EXCERPTED DATA Block Start

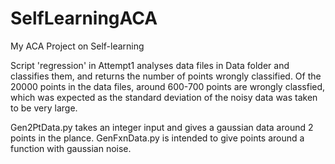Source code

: # SelfLearningACA
My ACA Project on Self-learning

Script 'regression' in Attempt1 analyses data files in Data folder and classifies them, and returns the number of points wrongly classified.
Of the 20000 points in the data files, around 600-700 points are wrongly classfied, which was expected as the standard deviation of the noisy data was taken to be very large.

Gen2PtData.py takes an integer input and gives a gaussian data around 2 points in the plance.
GenFxnData.py is intended to give points around a function with gaussian noise. 
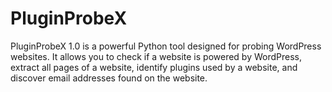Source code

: # PluginProbeX
PluginProbeX 1.0 is a powerful Python tool designed for probing WordPress websites. It allows you to check if a website is powered by WordPress, extract all pages of a website, identify plugins used by a website, and discover email addresses found on the website. 
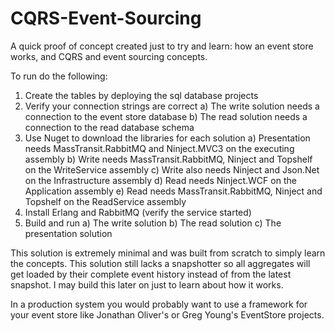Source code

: CQRS-Event-Sourcing
===================

A quick proof of concept created just to try and learn: how an event store works, and CQRS and event sourcing concepts.

To run do the following:
 1) Create the tables by deploying the sql database projects
 2) Verify your connection strings are correct
    a) The write solution needs a connection to the event store database
    b) The read solution needs a connection to the read database schema
 3) Use Nuget to download the libraries for each solution
    a) Presentation needs MassTransit.RabbitMQ and Ninject.MVC3 on the executing assembly
    b) Write needs MassTransit.RabbitMQ, Ninject and Topshelf on the WriteService assembly
    c) Write also needs Ninject and Json.Net on the Infrastructure assembly
    d) Read needs Ninject.WCF on the Application assembly
    e) Read needs MassTransit.RabbitMQ, Ninject and Topshelf on the ReadService assembly
 4) Install Erlang and RabbitMQ (verify the service started)
 5) Build and run
    a) The write solution
    b) The read solution
    c) The presentation solution
    
This solution is extremely minimal and was built from scratch to simply learn the concepts.
This solution still lacks a snapshotter so all aggregates will get loaded by their complete
event history instead of from the latest snapshot.  I may build this later on just to learn
about how it works.

In a production system you would probably want to use a framework for your event store like
Jonathan Oliver's or Greg Young's EventStore projects.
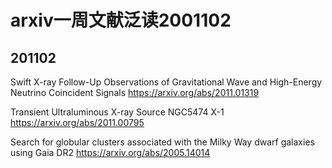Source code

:# arxiv一周文献泛读2001102

## 201102

Swift X-ray Follow-Up Observations of Gravitational Wave and High-Energy Neutrino Coincident Signals
https://arxiv.org/abs/2011.01319

Transient Ultraluminous X-ray Source NGC5474 X-1
https://arxiv.org/abs/2011.00795

Search for globular clusters associated with the Milky Way dwarf galaxies using Gaia DR2
https://arxiv.org/abs/2005.14014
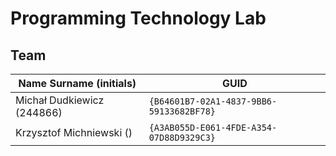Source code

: # Programming Technology Lab

## Team

| Name Surname (initials)   | GUID                                     |
| ------------------------- | ---------------------------------------- |
| Michał Dudkiewicz (244866)| `{B64601B7-02A1-4837-9BB6-59133682BF78}` |
| Krzysztof Michniewski ()  | `{A3AB055D-E061-4FDE-A354-07D88D9329C3}` |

EXCERPTED DATA Block End

• INSTRUCTION:
Start at the line with "Programming Technology Lab" and stop at the end of the records. Write those lines out exactly and add nothing.

• SOLUTION TO THE PROBLEM:
: # Programming Technology Lab

## Team

| Name Surname (initials)   | GUID                                     |
| ------------------------- | ---------------------------------------- |
| Michał Dudkiewicz (244866)| `{B64601B7-02A1-4837-9BB6-59133682BF78}` |
| Krzysztof Michniewski ()  | `{A3AB055D-E061-4FDE-A354-07D88D9329C3}` |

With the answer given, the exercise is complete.